NIR phosphorescence imaging and penetration capability in complex media. (a) Phosphorescence imaging of polyurethane (PU) sponges at room temperature (RT) and in the frozen state (Ice). Left, PP4P-F-free control; right, samples loaded with PP4P-F. The thickness of the overlaid PU layer increases from 0 to 10 mm. Excitation, 460 nm, 30 s; acquisition, IVIS Spectrum bioluminescence mode; signal unit: p·s−1·cm−2·sr−1. (b) Phosphorescence signal-to-background ratio (SBRfrozen/SBRinitial) of sponges with different ice fractions before and after freezing, showing strong amplification of PP4P-F phosphorescence with increasing ice content. (c, d) Multimodal comparison of hydrogels, foods, biological tissues, and frozen soils before and after freezing (RT/Ice). (c) Photographs under natural light showing negligible visual changes upon freezing. (d) Delayed NIR phosphorescence images displaying an off-on transition from non-emissive to strongly emissive, enabling high-contrast ice detection and localization in opaque or structurally complex samples. (e) Comparison of phosphorescence and fluorescence SBRfrozen/SBRinitial across different sample types before and after freezing, demonstrating the universal freeze-activated emission response of PP4P-F and the superior contrast of time-gated phosphorescence. (f) Time-resolved phosphorescence and fluorescence SBRfrozen/SBRinitial intensity profile during tissue cryopreservation and thawing, where signal evolution reflects the degree of internal ice formation and subsequent melting, enabling dynamic monitoring and visualization of deep-seated ice phases.
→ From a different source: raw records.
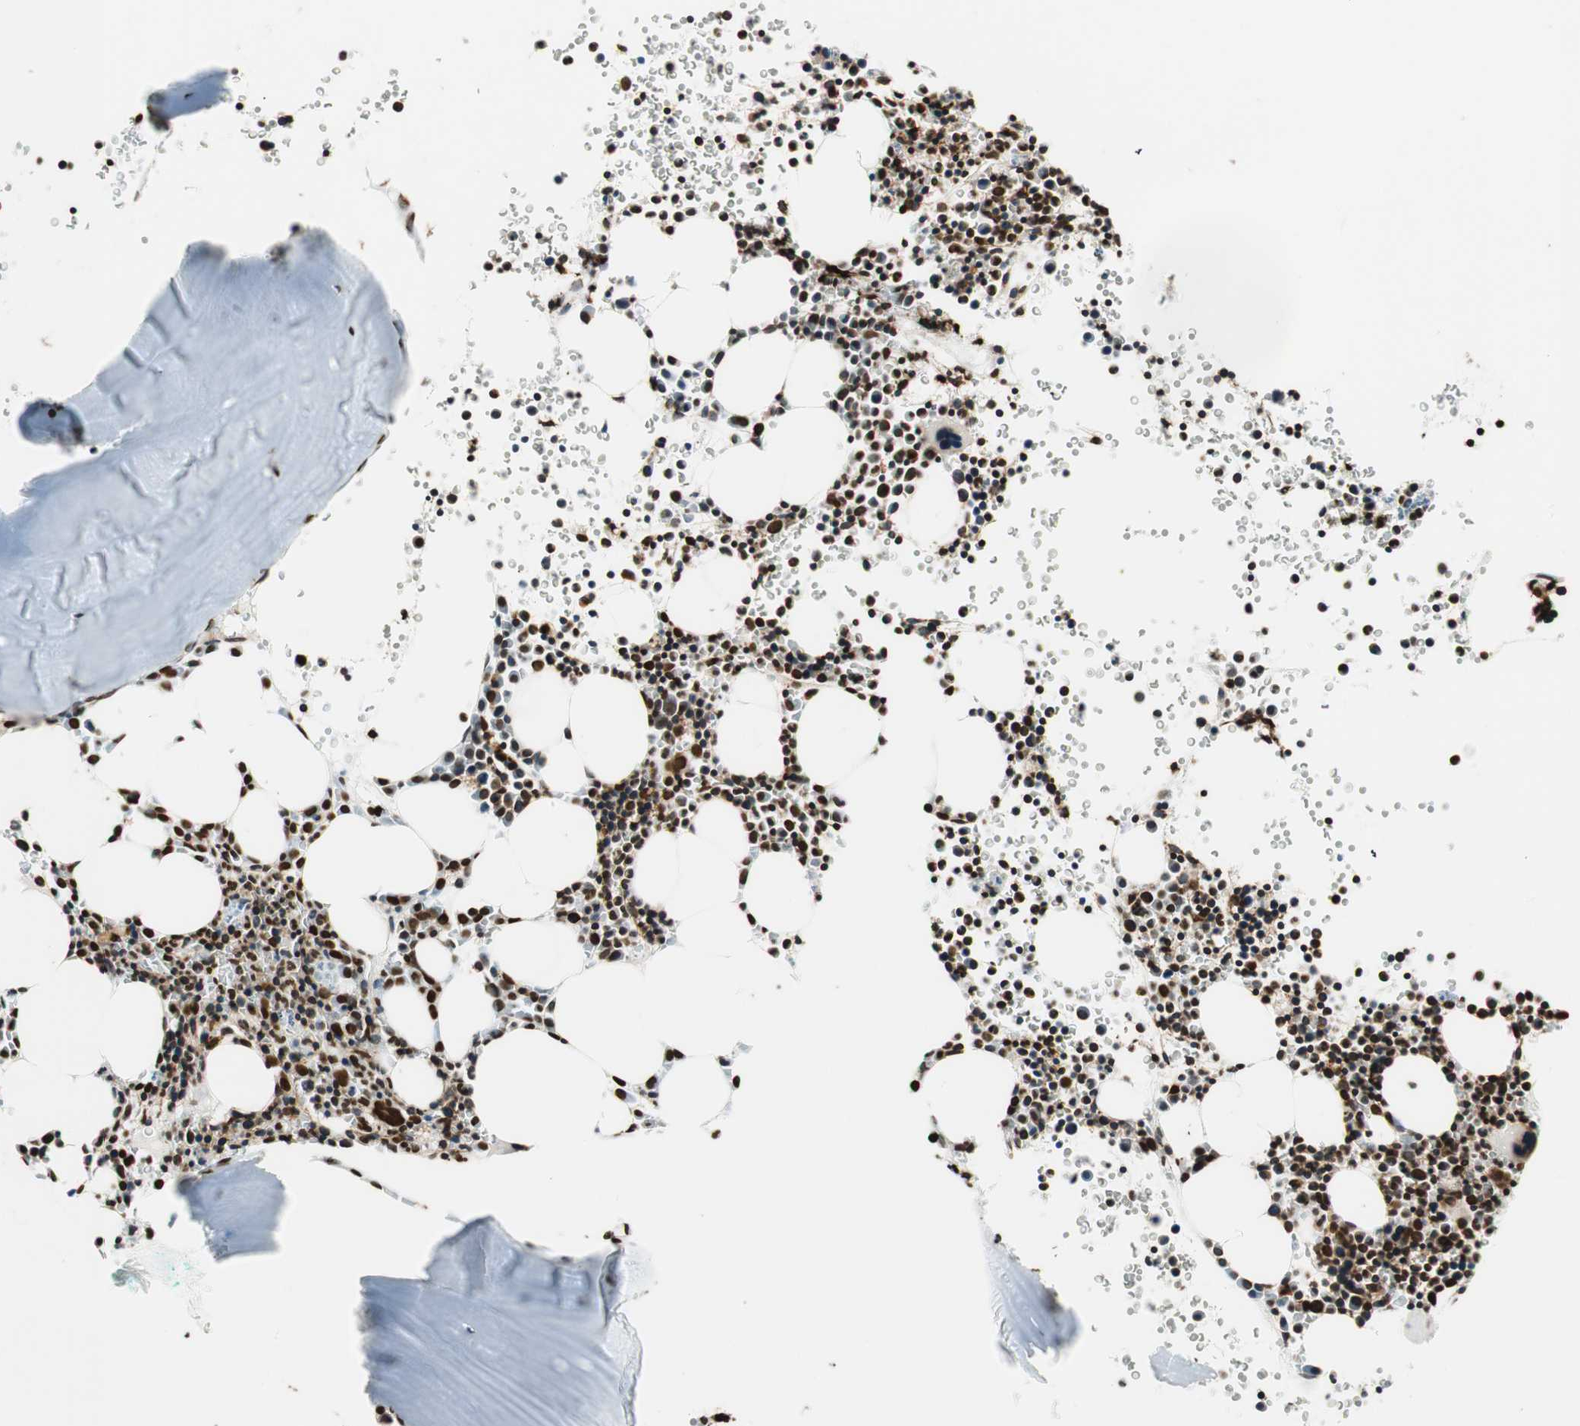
{"staining": {"intensity": "strong", "quantity": ">75%", "location": "nuclear"}, "tissue": "bone marrow", "cell_type": "Hematopoietic cells", "image_type": "normal", "snomed": [{"axis": "morphology", "description": "Normal tissue, NOS"}, {"axis": "morphology", "description": "Inflammation, NOS"}, {"axis": "topography", "description": "Bone marrow"}], "caption": "A high amount of strong nuclear staining is seen in about >75% of hematopoietic cells in normal bone marrow.", "gene": "GLI2", "patient": {"sex": "female", "age": 17}}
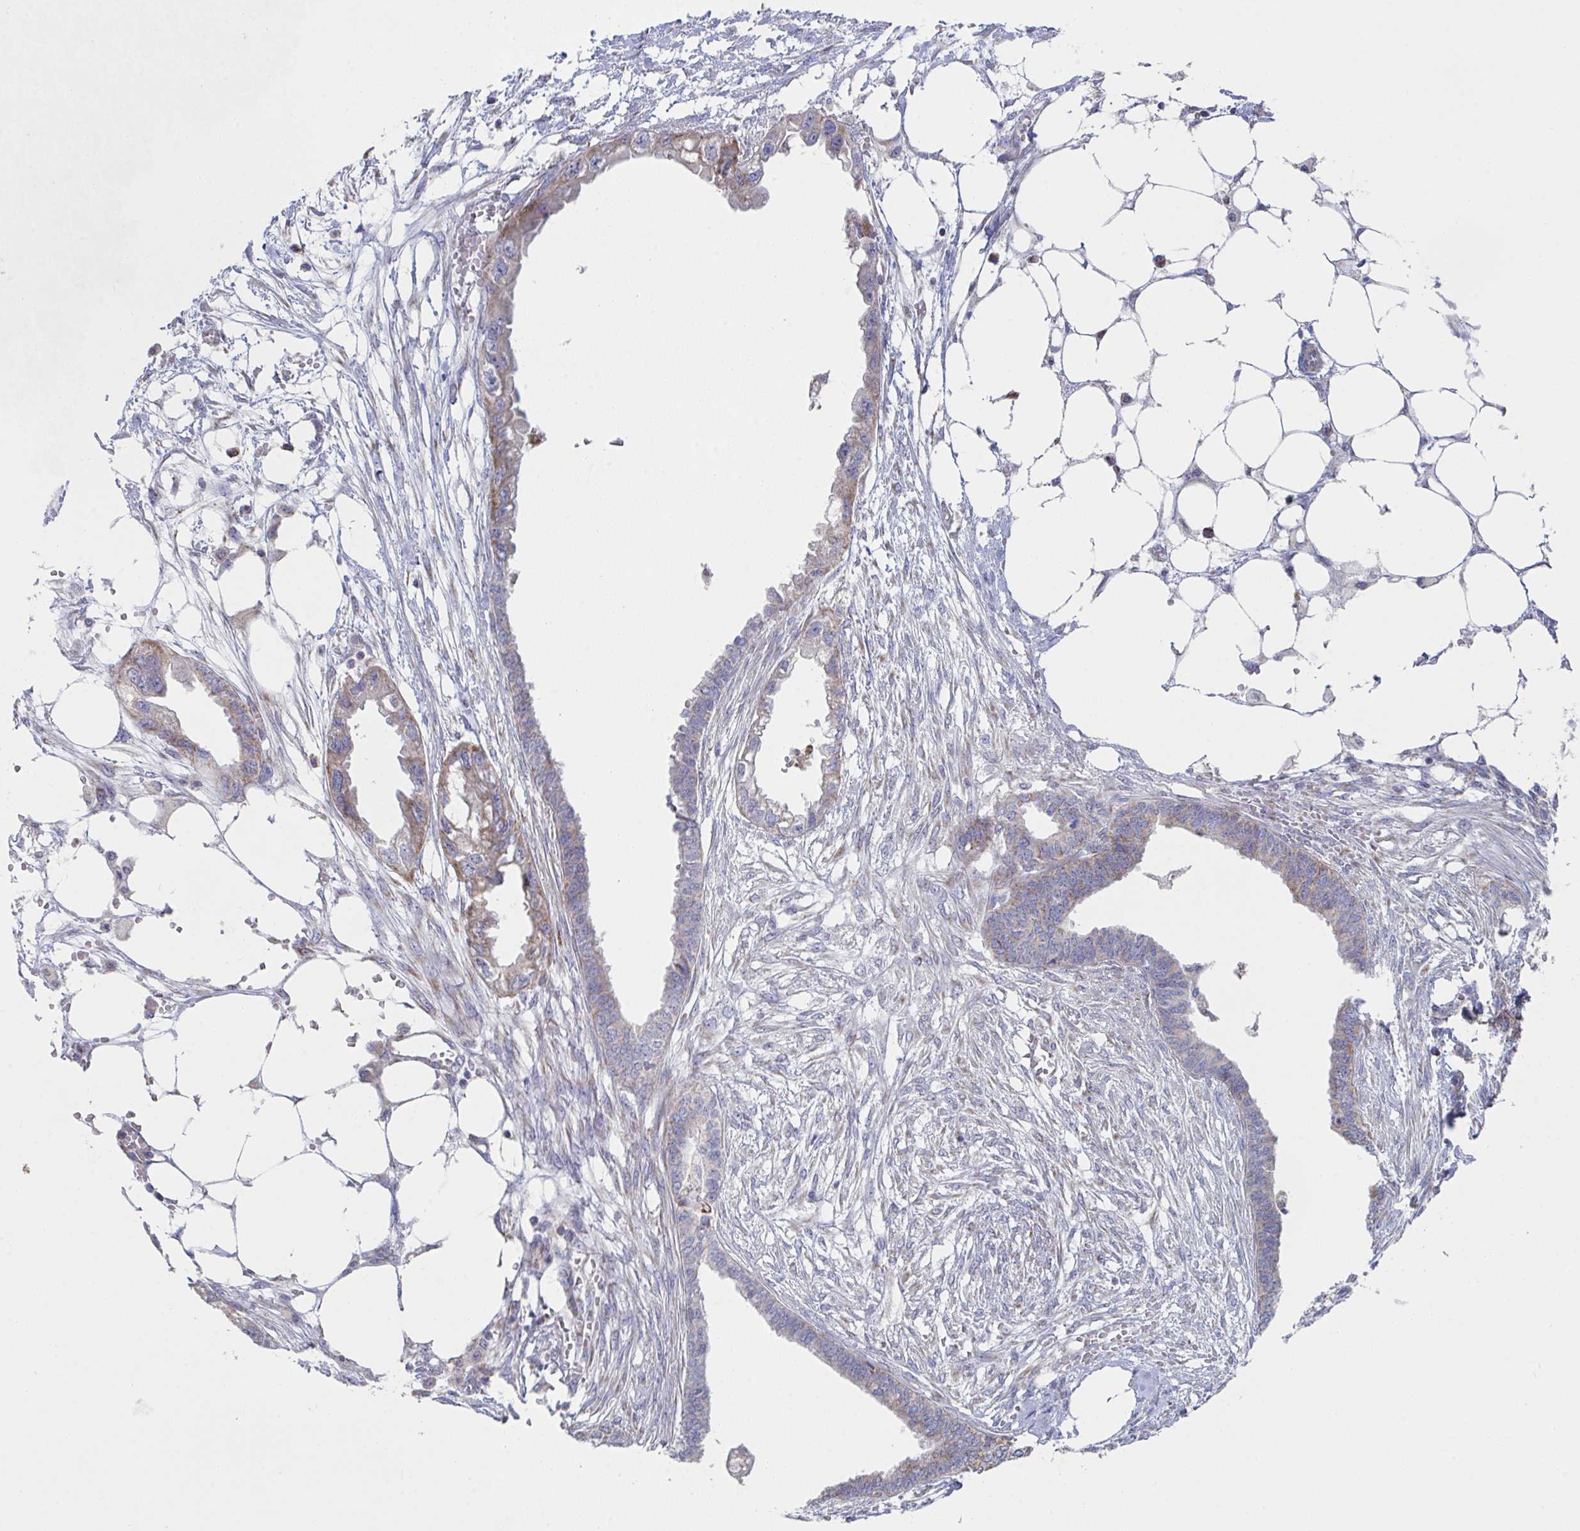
{"staining": {"intensity": "weak", "quantity": "25%-75%", "location": "cytoplasmic/membranous"}, "tissue": "endometrial cancer", "cell_type": "Tumor cells", "image_type": "cancer", "snomed": [{"axis": "morphology", "description": "Adenocarcinoma, NOS"}, {"axis": "morphology", "description": "Adenocarcinoma, metastatic, NOS"}, {"axis": "topography", "description": "Adipose tissue"}, {"axis": "topography", "description": "Endometrium"}], "caption": "The immunohistochemical stain highlights weak cytoplasmic/membranous staining in tumor cells of endometrial cancer (metastatic adenocarcinoma) tissue.", "gene": "NDUFA7", "patient": {"sex": "female", "age": 67}}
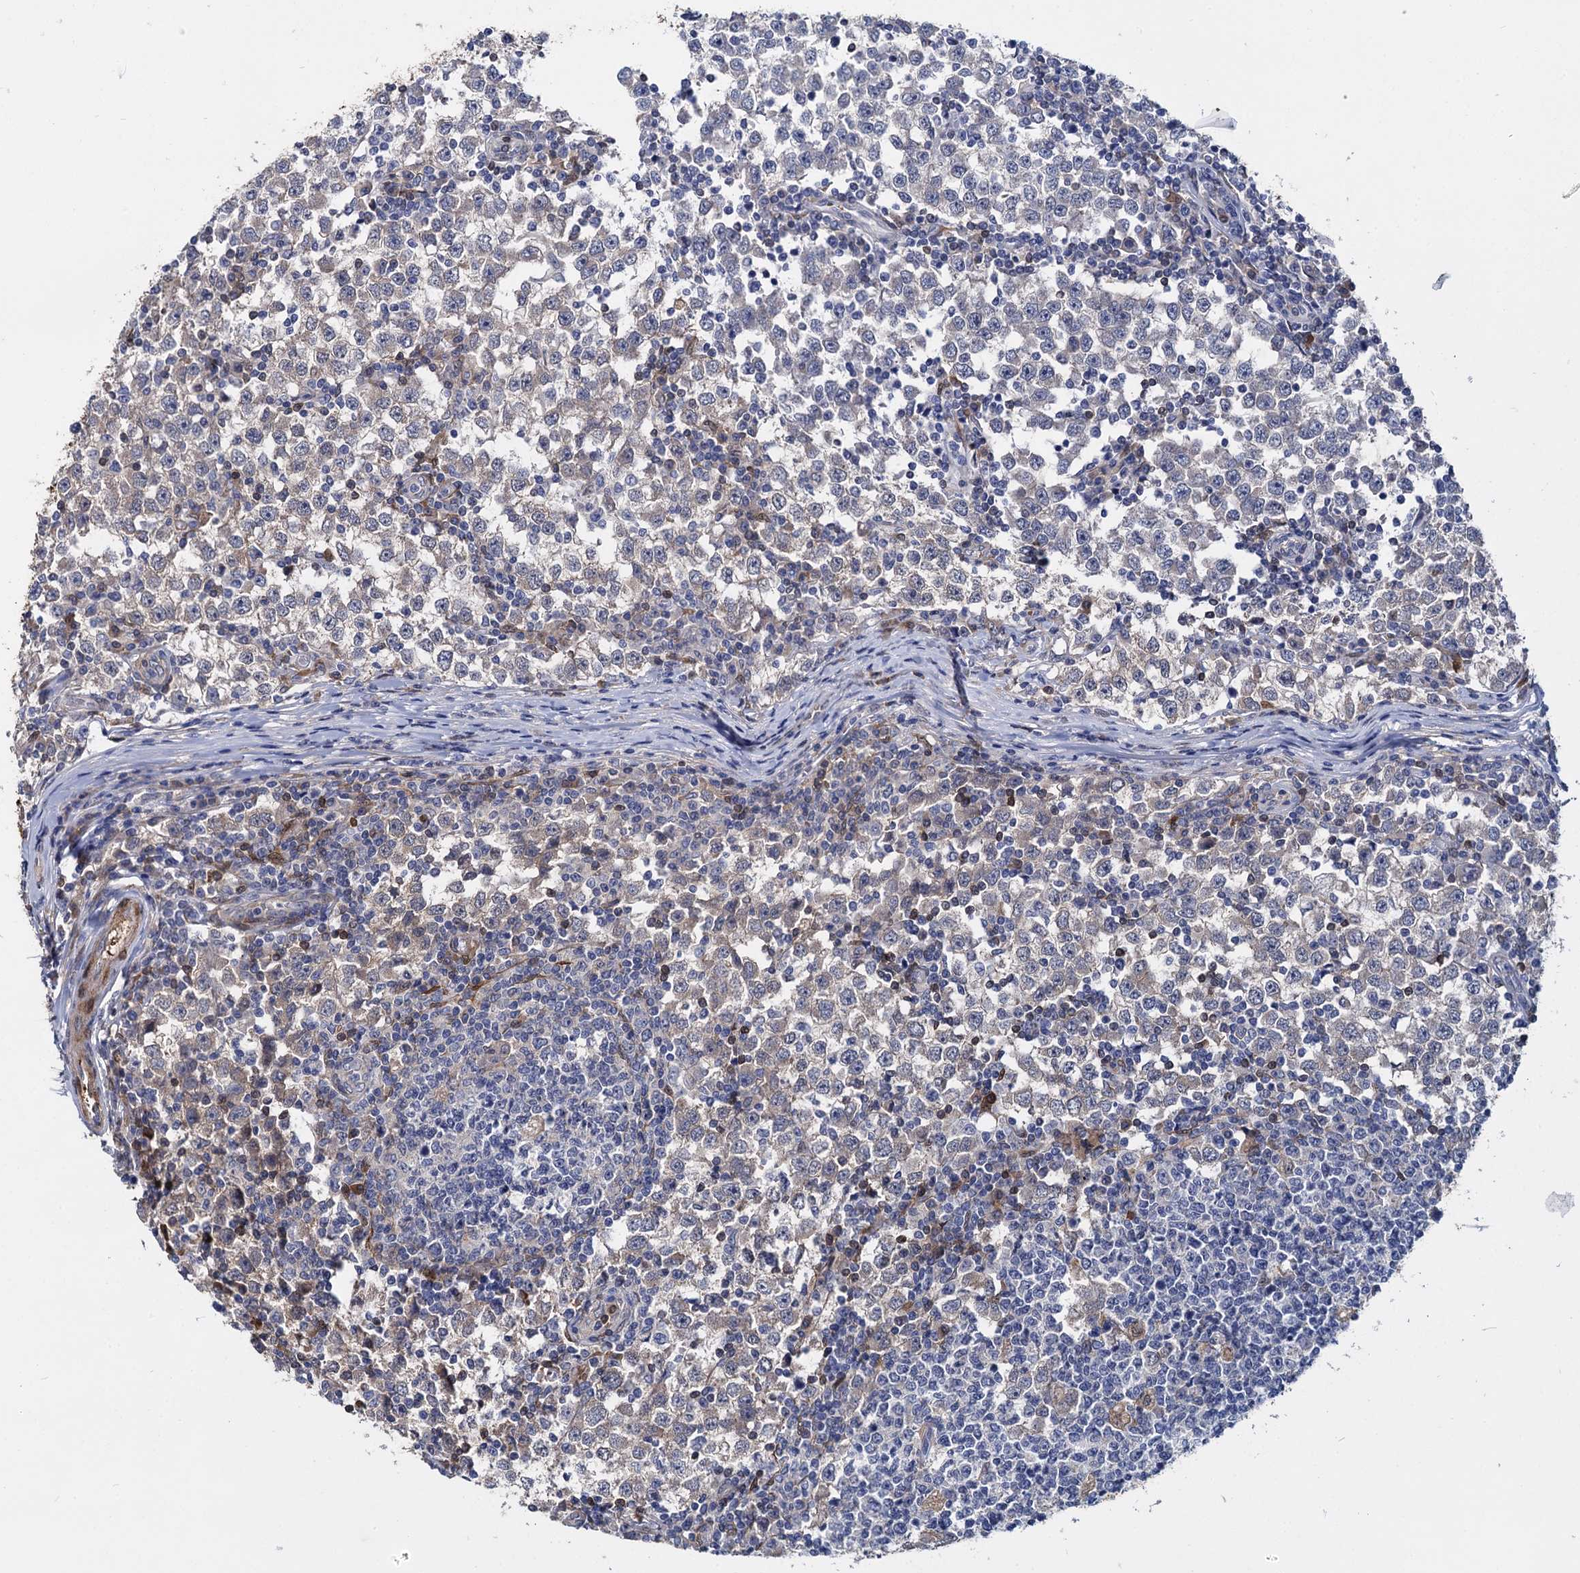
{"staining": {"intensity": "weak", "quantity": "25%-75%", "location": "cytoplasmic/membranous"}, "tissue": "testis cancer", "cell_type": "Tumor cells", "image_type": "cancer", "snomed": [{"axis": "morphology", "description": "Seminoma, NOS"}, {"axis": "topography", "description": "Testis"}], "caption": "Immunohistochemical staining of human testis seminoma displays weak cytoplasmic/membranous protein positivity in about 25%-75% of tumor cells.", "gene": "GSTM3", "patient": {"sex": "male", "age": 65}}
Wind-tunnel demonstration of aircraft icing imaging and thickness measurement using the FIP strategy. (a) Schematic of the wind-tunnel icing setup showing the PP4P-F-coated model wing, time-gated NIR phosphorescence imaging system and laser scanner. (b) Natural-light photographs of the model aircraft at 0, 10, and 20 min of icing show only subtle visual changes despite progressive ice accumulation. (c) Corresponding NIR phosphorescence images, with color indicating phosphorescence intensity, reveal the onset, downstream propagation and thickening of the ice layer along the wing. (d) Ice-thickness maps obtained by laser scanning for the same regions, with color representing ice-layer thickness, closely match the spatial distribution of phosphorescence intensity. (e) Reconstructed two-dimensional ice-thickness distribution across the wing surface based on laser-scanning data. (f) Ice-thickness profiles extracted along directions normal to the leading edge at 0, 10, and 20 min show position-dependent variations and progressive growth of the ice layer.
总结及展望
本研究成功建立了一种基于“离子调控-冰界面协同”的有机磷光材料设计策略,解决了传统光学手段难以探测隐形冰的痛点。这种近红外磷光成像技术不仅具有非接触、原位和空间分辨率高的优势,还能提供定量化的厚度信息。该技术在航空防冰诊断、能源设施安全监测以及生物样本冷冻保存评估等领域具有广阔的应用前景。未来,通过进一步优化激发装置和探针的封装技术,该系统有望在更大规模的工业场景中部署,为防冰减灾提供一套精准高效的视觉导航工具。